------ Reading passage

Empirical data on interspecific gene flow are often difficult to interpret because shared polymorphisms between species may be interpreted to result from introgression and/or from the joint retention of ancestral alleles (Gottlieb 1972; Heiser 1973; Rieseberg and Wendel 1993; Hey et al. 2004; Muir and Schlötterer 2005; Lexer et al. 2006; Patterson et al. 2006). The introgression hypothesis is favored if (1) the species hybridize frequently (both now and in the past); (2) associations are found between linked markers (Doebley 1989; Hey et al. 2004; Scotti-Saintagne et al. 2004a); (3) genetic distances vary across the genome (Stump et al. 2005; Turner et al. 2005) and are highest near loci that contribute to species differences or reproductive isolation; and (4) populations or species with sympatric or parapatric distributions are less divergent on average than those with a history of allopatry. In contrast, the retention of ancestral polymorphism is typically viewed as more parsimonious for pairs of taxa that (1) lack a history of hybridization, (2) are strongly isolated reproductively, and (3) show equivalent divergence across loci and between sympatric and allopatric populations (Muir and Schlötterer 2005). Of course, in species that are exchanging genes, these hypotheses need not be mutually exclusive.

When introgression does occur, an important question concerns the lengths of chromosomal segments that are protected from interspecific gene flow. Again, theory is informative: gene flow near an isolation locus should be inversely proportional to the selection:recombination ratio (Barton 1979). Empirical data generally accord with this prediction in that rates of introgression tend to be reduced near quantitative trait loci (QTL) for hybrid sterility (Rieseberg et al. 1999) or ecological differences (Scotti-Saintagne et al. 2004b; Rogers and Bernatchez 2005), as well as in areas of low recombination such as chromosomal inversions and centromeres (Rieseberg et al. 1999; Noor et al. 2001; Stump et al. 2005; Turner et al. 2005). However, few studies have measured the lengths of protected chromosomal segments (although see Scotti-Saintagne et al. 2004a and Turner et al. 2005).

The annual sunflower species Helianthus annuus and H. petiolaris are well suited for comparisons of genomic patterns of introgression and differentiation. The two species form numerous hybrid zones across the Great Plains of central North America. Although many of the zones have originated recently as a consequence of human disturbance, phylogenetic data imply that the species have long engaged in hybridization because they have given rise to three stabilized hybrid species that arose between 60,000 and 210,000 generations before present (Schwarzbach and Rieseberg 2002; Welch and Rieseberg 2002; Gross et al. 2003).

------------

* **Work instructions**:
**A)** Copy the passage on interspecific gene flow word for word from "When introgression does" to "and Turner et al. 2005).".
**B)** Extend the passage on interspecific gene flow beyond its final sentence.

------ Exercise data

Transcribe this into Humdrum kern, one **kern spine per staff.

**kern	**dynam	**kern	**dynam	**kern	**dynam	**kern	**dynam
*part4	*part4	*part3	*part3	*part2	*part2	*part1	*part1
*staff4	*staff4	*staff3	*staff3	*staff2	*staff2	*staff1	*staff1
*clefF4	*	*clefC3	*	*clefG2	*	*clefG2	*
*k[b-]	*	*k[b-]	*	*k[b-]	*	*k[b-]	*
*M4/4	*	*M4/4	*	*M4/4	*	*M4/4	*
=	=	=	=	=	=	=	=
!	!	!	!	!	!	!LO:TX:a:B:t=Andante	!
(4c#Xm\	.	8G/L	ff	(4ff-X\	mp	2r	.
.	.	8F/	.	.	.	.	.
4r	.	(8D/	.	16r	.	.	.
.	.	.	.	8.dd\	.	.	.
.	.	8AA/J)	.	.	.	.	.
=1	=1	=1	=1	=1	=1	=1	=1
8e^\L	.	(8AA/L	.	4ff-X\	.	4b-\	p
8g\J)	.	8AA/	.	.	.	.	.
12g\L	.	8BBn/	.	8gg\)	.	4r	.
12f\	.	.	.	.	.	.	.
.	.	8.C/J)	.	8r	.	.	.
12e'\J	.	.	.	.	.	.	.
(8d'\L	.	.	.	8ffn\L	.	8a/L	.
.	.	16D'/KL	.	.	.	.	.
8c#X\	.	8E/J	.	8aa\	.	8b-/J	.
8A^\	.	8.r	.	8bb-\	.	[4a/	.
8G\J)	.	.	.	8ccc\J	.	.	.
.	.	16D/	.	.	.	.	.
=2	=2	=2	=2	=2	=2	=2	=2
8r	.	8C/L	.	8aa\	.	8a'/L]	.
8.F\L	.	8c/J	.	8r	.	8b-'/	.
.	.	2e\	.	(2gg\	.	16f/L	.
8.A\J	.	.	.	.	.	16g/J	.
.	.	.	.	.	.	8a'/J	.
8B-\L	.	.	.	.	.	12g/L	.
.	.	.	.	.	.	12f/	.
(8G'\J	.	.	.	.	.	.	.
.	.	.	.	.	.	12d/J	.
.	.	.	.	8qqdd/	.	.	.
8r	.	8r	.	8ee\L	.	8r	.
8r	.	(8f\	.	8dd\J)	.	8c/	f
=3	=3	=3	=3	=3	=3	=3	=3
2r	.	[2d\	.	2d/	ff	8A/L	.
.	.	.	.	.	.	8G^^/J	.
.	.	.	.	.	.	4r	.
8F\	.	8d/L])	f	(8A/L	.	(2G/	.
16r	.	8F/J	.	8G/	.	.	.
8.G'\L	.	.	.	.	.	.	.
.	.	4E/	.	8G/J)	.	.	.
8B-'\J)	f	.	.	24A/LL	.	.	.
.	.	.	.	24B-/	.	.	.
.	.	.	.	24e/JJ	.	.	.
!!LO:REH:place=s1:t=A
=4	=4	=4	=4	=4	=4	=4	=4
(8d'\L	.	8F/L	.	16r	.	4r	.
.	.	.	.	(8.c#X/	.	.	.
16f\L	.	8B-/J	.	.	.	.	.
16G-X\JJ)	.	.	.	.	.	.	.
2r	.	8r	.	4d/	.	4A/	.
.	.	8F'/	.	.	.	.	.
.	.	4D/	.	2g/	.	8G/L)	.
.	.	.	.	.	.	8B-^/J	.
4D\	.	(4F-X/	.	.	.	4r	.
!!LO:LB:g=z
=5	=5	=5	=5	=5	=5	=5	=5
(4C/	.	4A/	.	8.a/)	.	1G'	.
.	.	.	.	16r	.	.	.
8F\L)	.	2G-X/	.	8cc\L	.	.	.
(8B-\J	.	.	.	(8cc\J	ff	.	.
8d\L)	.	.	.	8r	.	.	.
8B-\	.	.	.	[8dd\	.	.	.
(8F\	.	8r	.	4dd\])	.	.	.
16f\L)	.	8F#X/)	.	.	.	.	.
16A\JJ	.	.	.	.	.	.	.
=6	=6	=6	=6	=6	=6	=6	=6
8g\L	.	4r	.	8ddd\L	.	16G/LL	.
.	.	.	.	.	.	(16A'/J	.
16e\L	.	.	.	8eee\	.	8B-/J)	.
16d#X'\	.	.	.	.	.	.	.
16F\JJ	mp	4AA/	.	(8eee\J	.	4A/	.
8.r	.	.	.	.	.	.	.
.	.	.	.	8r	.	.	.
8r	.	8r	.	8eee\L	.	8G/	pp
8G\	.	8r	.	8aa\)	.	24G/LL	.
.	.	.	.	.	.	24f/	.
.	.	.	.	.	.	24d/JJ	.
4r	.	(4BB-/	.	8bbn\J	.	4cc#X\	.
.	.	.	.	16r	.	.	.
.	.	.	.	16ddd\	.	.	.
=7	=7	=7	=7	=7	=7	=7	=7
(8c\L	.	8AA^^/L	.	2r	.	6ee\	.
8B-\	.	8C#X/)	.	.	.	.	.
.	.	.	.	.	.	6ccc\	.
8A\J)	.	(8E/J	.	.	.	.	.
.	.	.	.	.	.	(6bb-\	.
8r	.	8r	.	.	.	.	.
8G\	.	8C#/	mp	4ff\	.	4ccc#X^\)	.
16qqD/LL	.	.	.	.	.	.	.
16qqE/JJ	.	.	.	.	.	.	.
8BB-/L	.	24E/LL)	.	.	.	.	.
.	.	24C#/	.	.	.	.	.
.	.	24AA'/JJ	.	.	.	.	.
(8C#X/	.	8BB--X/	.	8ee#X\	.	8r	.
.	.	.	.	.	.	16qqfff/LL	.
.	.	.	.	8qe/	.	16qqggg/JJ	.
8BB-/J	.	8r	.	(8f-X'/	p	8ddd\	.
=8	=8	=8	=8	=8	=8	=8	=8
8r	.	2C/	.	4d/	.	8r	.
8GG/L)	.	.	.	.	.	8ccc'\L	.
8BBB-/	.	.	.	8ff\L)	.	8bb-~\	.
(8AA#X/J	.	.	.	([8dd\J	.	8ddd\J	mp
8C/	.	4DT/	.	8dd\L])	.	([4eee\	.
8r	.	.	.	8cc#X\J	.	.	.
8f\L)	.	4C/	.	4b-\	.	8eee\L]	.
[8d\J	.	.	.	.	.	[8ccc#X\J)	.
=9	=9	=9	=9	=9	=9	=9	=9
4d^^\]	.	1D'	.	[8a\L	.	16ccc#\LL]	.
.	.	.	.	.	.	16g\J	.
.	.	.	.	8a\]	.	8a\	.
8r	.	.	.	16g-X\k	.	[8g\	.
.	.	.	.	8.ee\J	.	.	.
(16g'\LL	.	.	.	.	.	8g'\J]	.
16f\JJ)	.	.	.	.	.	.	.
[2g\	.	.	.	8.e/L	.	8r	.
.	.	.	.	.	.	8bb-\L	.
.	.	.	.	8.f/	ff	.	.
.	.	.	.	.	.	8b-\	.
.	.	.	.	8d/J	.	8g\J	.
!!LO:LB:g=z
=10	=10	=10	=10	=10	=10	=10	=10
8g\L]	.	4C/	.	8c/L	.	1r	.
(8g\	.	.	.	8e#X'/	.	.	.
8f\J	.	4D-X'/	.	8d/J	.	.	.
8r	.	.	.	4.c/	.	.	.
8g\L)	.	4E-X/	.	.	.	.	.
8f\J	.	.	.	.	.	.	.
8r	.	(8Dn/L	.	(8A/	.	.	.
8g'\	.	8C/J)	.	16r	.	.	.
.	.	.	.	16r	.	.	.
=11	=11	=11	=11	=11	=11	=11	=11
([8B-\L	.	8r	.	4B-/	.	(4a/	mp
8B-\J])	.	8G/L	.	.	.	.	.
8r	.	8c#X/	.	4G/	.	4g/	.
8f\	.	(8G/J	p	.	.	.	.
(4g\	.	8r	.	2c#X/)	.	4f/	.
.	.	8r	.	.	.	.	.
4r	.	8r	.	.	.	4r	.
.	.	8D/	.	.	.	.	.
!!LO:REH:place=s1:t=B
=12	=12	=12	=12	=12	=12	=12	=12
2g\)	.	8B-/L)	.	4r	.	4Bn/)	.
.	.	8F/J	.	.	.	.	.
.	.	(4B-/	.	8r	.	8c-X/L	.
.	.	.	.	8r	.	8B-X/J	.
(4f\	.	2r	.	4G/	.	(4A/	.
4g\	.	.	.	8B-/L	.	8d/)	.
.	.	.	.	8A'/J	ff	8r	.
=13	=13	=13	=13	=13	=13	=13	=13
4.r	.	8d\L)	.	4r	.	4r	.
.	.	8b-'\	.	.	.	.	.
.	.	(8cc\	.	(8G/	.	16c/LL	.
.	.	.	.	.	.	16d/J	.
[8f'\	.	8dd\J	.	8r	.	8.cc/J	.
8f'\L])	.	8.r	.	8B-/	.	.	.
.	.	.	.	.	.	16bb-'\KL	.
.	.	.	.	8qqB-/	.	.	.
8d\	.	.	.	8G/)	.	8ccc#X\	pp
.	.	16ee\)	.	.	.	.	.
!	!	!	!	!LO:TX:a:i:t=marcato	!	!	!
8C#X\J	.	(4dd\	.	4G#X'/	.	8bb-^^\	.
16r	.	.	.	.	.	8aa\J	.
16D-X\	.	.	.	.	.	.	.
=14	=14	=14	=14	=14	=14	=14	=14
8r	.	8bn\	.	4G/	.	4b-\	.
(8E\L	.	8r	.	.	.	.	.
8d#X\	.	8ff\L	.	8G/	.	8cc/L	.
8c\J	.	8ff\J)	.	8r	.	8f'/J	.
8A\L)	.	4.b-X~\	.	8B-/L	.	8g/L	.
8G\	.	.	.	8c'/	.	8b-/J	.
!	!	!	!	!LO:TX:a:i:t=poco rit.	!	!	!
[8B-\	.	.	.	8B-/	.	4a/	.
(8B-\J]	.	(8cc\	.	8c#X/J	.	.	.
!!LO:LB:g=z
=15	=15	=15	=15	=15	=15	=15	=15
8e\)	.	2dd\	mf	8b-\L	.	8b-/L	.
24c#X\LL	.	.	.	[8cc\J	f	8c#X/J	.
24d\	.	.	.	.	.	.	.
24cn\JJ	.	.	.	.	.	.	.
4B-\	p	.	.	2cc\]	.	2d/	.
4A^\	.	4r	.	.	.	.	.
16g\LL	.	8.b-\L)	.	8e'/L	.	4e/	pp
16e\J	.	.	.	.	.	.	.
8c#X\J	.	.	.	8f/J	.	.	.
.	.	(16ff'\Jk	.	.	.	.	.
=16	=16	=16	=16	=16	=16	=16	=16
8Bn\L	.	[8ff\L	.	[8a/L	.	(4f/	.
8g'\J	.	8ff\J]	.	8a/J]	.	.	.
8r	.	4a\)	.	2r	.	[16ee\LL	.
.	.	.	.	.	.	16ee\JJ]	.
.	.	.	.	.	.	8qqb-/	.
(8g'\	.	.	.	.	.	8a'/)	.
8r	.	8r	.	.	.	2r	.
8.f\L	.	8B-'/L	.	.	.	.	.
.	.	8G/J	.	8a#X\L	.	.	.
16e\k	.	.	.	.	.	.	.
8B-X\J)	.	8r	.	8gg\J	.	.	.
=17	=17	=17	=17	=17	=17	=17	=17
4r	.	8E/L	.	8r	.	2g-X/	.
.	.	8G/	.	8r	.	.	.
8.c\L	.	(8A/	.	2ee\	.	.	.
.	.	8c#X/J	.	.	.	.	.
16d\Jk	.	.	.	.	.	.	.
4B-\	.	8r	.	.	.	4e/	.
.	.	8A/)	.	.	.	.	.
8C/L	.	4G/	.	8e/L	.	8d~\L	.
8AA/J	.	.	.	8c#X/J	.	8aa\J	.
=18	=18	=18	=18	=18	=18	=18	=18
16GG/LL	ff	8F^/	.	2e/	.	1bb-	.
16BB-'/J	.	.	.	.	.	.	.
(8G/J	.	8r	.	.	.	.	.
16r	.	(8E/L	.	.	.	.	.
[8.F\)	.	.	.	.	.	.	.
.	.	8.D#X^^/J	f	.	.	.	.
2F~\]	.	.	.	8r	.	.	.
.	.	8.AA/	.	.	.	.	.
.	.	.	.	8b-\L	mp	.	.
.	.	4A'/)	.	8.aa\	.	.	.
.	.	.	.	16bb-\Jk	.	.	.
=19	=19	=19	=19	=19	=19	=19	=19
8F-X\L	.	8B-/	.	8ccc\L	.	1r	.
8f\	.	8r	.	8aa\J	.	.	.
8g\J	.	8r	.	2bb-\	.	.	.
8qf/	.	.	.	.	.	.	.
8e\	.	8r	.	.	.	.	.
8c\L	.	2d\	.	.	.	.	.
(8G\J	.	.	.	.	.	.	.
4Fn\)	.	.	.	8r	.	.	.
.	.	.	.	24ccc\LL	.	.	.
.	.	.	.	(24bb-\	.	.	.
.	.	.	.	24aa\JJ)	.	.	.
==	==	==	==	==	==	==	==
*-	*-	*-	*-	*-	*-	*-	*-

------------

* **Set of answers**:
**A)**
When introgression does occur, an important question concerns the lengths of chromosomal segments that are protected from interspecific gene flow. Again, theory is informative: gene flow near an isolation locus should be inversely proportional to the selection:recombination ratio (Barton 1979). Empirical data generally accord with this prediction in that rates of introgression tend to be reduced near quantitative trait loci (QTL) for hybrid sterility (Rieseberg et al. 1999) or ecological differences (Scotti-Saintagne et al. 2004b; Rogers and Bernatchez 2005), as well as in areas of low recombination such as chromosomal inversions and centromeres (Rieseberg et al. 1999; Noor et al. 2001; Stump et al. 2005; Turner et al. 2005). However, few studies have measured the lengths of protected chromosomal segments (although see Scotti-Saintagne et al. 2004a and Turner et al. 2005).

**B)**
Despite the long history of hybridization, the two species remain morphologically (Rosenthal et al. 2002, 2005), karyotypically (Burke et al. 2004; Lai et al. 2005b), and ecologically distinct (Gross et al. 2004). H. annuus is the larger and more robust of the two species and predominates in the more mesic soils of the eastern Great Plains, while H. petiolaris is more frequent in the drier, sandier soils of the western Great Plains and intermountain regions (Figure 1). Comparative mapping studies indicate that the species differ by a minimum of eight translocations and three inversions (Rieseberg et al. 1995; Burke et al. 2004) and that first-generation hybrids average <1% seed set (Ungerer et al. 1998). Pollen-sterility QTL often map to chromosomal breakpoints and are underdominant, observations that imply that the rearrangements have direct effects on hybrid sterility (Rieseberg et al. 1999; Lai et al. 2005b). However, QTL in these regions are highly epistatic (Gardner et al. 2000; Lai et al. 2005b), indicating that gene incompatibilities may have accumulated near the chromosomal breakpoints as well, as has been predicted by theory (Noor et al. 2001; Navarro and Barton 2003). Regardless of mechanism, analyses of patterns of molecular marker introgression across four narrow hybrid zones between the two species (Rieseberg et al. 1999; Buerkle and Rieseberg 2001) indicate that rates of introgression across the rearranged chromosomes are approximately half that across collinear chromosomes.

Figure 1.
The likely prehistoric distribution of three Helianthus species. Note that recently colonized areas are readily diagnosed because sunflowers are restricted to human-disturbed sites. Collections of H. annuus are indicated by squares and H. petiolaris by ...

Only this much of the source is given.